**WHAT IS EXPECTED**
If a line in the listing below includes the string "lines", pull it out.

**GIVEN INFORMATION**
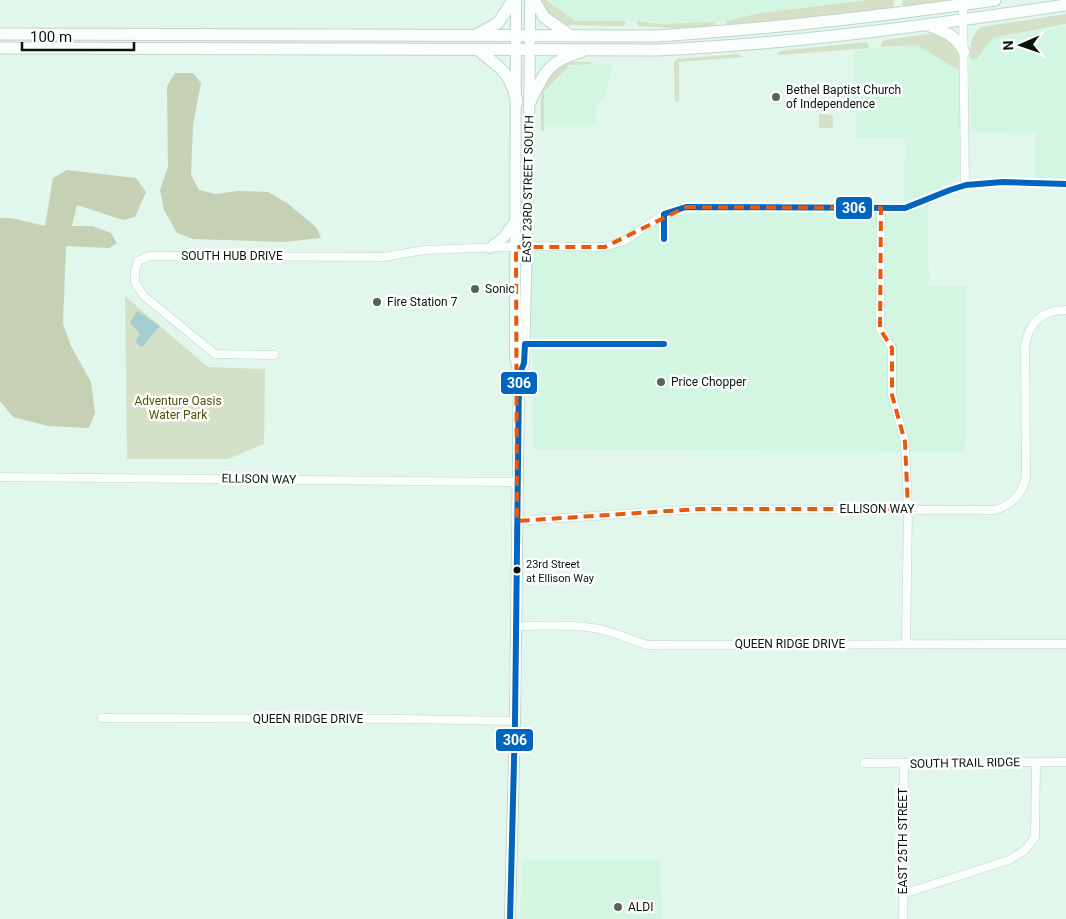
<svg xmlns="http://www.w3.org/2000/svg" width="1066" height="919" font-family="Roboto,sans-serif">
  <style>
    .built { fill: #d3f6e3 }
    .green { fill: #d5e0c8 }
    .forest { fill: #c6d0b5 }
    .water { fill: #a4ced3 }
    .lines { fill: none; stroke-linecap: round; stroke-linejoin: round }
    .minor-casing { stroke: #c3d4ca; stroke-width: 9 }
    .major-casing { stroke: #c3d4ca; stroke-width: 12 }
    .highway-casing { stroke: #c3d4ca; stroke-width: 13 }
    .minor { stroke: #fafefc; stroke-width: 8 }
    .major { stroke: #fafefc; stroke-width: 10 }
    .highway { stroke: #fafefc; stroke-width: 11 }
    .bus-1-casing { stroke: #fff; stroke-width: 10 }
    .bus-1 { stroke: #0065bd; stroke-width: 6 }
    .marked { fill: none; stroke: #e8590c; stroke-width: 4; stroke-dasharray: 10 6; stroke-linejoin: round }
    .poi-dot { fill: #53645b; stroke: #fff; stroke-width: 2 }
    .bus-dot { fill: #07150e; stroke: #fff; stroke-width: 2 }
    .labels { text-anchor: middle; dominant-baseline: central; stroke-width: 5; stroke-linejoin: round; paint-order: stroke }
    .bus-label { font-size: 11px; fill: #07150e; stroke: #fff; text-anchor: start }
    .poi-label { font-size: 12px; fill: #07150e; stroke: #fff; text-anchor: start }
    .street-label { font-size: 12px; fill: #07150e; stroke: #fff }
    .park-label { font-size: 12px; fill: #515007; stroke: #fff }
    .line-badge { stroke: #fff; stroke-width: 2 }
    .badge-label { font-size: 14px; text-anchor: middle; font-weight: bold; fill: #fff }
  </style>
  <rect width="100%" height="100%" fill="#e1f7eb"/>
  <g class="built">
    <polygon points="546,0 868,0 760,13 730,21 659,24 639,21 575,21"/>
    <polygon points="1066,26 1066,180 1035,179 1035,133 970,132 970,59 977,59 992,38"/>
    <polygon points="917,45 961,72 960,172 956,179 922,198 904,201 905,138 856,138 854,50"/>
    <polygon points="569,64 613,64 606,96 596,107 596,125 543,125 544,92"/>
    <polygon points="928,206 929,286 966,286 965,452 533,450 531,250 617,248 670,214 887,210 887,215 890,213 909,212"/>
    <polygon points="522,860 660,860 662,919 520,919"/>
  </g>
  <g class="green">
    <polygon points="538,0 546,0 575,21 625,21 626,24 621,26 563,25 553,20"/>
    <polygon points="868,0 894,0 893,7 890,9 730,26 727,25 726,21 760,13"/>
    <polygon points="903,0 951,0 906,7 902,4"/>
    <path d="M1066,14V24L992,38L977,59H970C971,46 970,36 981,27Z"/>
    <polygon points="638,21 659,24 715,22 716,23 713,27 672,28 639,26 636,23"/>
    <path d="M934,33C957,40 960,50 961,72L917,45L881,47L882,42L885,40Z"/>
    <polygon points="865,42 868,43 869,48 778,55 778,53 781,51"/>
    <polygon points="738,54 743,57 679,62 679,102 675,101 674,63 677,59"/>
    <path d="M571,62H590L592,64L569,65L544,92V131H542L541,128C541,101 536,68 571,62Z"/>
    <polygon points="819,114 833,115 833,128 819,128"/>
    <polygon points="125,296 208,367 265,369 264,444 228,459 127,459"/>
  </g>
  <g class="forest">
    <polygon points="175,73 193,73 201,83 193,125 191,175 199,190 216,194 238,191 268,192 287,203 317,228 321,238 284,242 193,239 177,233 164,210 160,190 168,167 167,86"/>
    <polygon points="67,170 136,178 146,192 135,217 123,220 77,205 72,226 92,226 111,233 117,243 109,248 66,246 63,324 71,346 91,382 95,413 89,428 48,426 13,417 0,401 0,218 11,218 45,226 53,178"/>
  </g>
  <polygon class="water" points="137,311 160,326 142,347 135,342 140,334 130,323"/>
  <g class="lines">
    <g class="minor-casing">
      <g id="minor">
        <polyline points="963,5 965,185"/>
        <polyline points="881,208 880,329 892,348 892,395 905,442 908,509 906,644"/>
        <path d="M274,355L215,354L144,296L135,283V272L138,261L149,256L383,257L425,250L526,246L605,247L626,240L664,214L686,207L905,208C927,203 944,189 966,185C998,180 1033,184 1066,184"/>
        <polyline points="0,477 518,482"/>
        <path d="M517,521L699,509L995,510C1012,505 1021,495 1026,478L1025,346C1029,322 1042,310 1066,310"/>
        <path d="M516,626C541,626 568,624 593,628C611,630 630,640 648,645L1066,644"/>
        <polyline points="102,718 407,719 515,721"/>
        <polyline points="864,763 1066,762"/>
        <polyline points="903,894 1009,860 1025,850 1035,837 1036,763"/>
        <polyline points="903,919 904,764"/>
      </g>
    </g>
    <g class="major-casing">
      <g id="major">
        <polyline points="490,248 504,237 516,220"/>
        <path d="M519,376L524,363C527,242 530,121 530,0"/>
        <polyline points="510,919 515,721 519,376 515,356 516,0"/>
      </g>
    </g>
    <g class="highway-casing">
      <g id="highway">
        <polyline points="534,0 544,17 571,36"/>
        <path d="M930,26C945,32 957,36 964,52"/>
        <path d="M0,34L656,36C770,29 882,16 995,0"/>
        <polyline points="478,34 498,23 513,0"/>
        <path d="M0,48L656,50C794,44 930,25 1066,5"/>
        <path d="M478,50C501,68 510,72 517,102"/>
        <path d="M530,102C544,73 548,61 581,52"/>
      </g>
    </g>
    <use href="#minor" class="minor"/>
    <use href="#major" class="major"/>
    <use href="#highway" class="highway"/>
    <g class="bus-1-casing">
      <g id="bus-1">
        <polyline points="664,239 664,214 686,207 905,208 950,190 966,185 1003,182 1066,184"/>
        <polyline points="510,919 515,721 519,376 524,363 525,344 664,344"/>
      </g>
    </g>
    <use href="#bus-1" class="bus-1"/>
  </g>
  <path class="marked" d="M686,207L881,208L880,329L892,348V395L905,442L908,509H699L517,521L516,247H605Z"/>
  <g class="poi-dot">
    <circle cx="776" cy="97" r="5"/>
    <circle cx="475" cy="289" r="5"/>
    <circle cx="377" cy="302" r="5"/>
    <circle cx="661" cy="382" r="5"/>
    <circle cx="618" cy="907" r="5"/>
  </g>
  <circle class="bus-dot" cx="517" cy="570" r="4.5"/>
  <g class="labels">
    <g class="bus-label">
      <text x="526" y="564">23rd Street<tspan x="526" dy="14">at Ellison Way</tspan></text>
    </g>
    <g class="poi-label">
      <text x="786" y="90">Bethel Baptist Church<tspan x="786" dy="14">of Independence</tspan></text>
      <text x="485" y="289">Sonic</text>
      <text x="387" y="302">Fire Station 7</text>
      <text x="671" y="382">Price Chopper</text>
      <text x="628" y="907">ALDI</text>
    </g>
    <g class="street-label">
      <text transform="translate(528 189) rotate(-89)">EAST 23RD STREET SOUTH</text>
      <text x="232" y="256">SOUTH HUB DRIVE</text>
      <text transform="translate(259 479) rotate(1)">ELLISON WAY</text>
      <text x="877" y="509">ELLISON WAY</text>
      <text x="790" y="644">QUEEN RIDGE DRIVE</text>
      <text x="308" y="719">QUEEN RIDGE DRIVE</text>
      <text transform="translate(965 763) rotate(-1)">SOUTH TRAIL RIDGE</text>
      <text transform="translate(903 841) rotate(-90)">EAST 25TH STREET</text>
    </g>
    <g class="park-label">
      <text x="178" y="401">Adventure Oasis<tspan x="178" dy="14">Water Park</tspan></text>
    </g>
  </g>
  <g class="line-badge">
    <rect x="835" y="196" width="38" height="24" rx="5" fill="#0065bd"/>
    <rect x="500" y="371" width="38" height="24" rx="5" fill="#0065bd"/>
    <rect x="495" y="728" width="39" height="24" rx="5" fill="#0065bd"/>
  </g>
  <g class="badge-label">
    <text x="854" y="213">306</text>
    <text x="519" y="388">306</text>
    <text x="515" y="745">306</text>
  </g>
  <g transform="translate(1021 45) rotate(268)" stroke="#ffffff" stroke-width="4" paint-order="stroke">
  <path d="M0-4L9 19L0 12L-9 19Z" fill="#07150e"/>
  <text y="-8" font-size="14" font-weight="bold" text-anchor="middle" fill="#07150e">N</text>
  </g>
  <path d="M22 42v8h112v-8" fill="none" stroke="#07150e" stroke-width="2.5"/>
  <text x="30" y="42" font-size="15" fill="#07150e" stroke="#ffffff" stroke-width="4" paint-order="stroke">100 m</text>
</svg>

**RESPONSE TO THE EXERCISE**
    .lines { fill: none; stroke-linecap: round; stroke-linejoin: round }
  <g class="lines">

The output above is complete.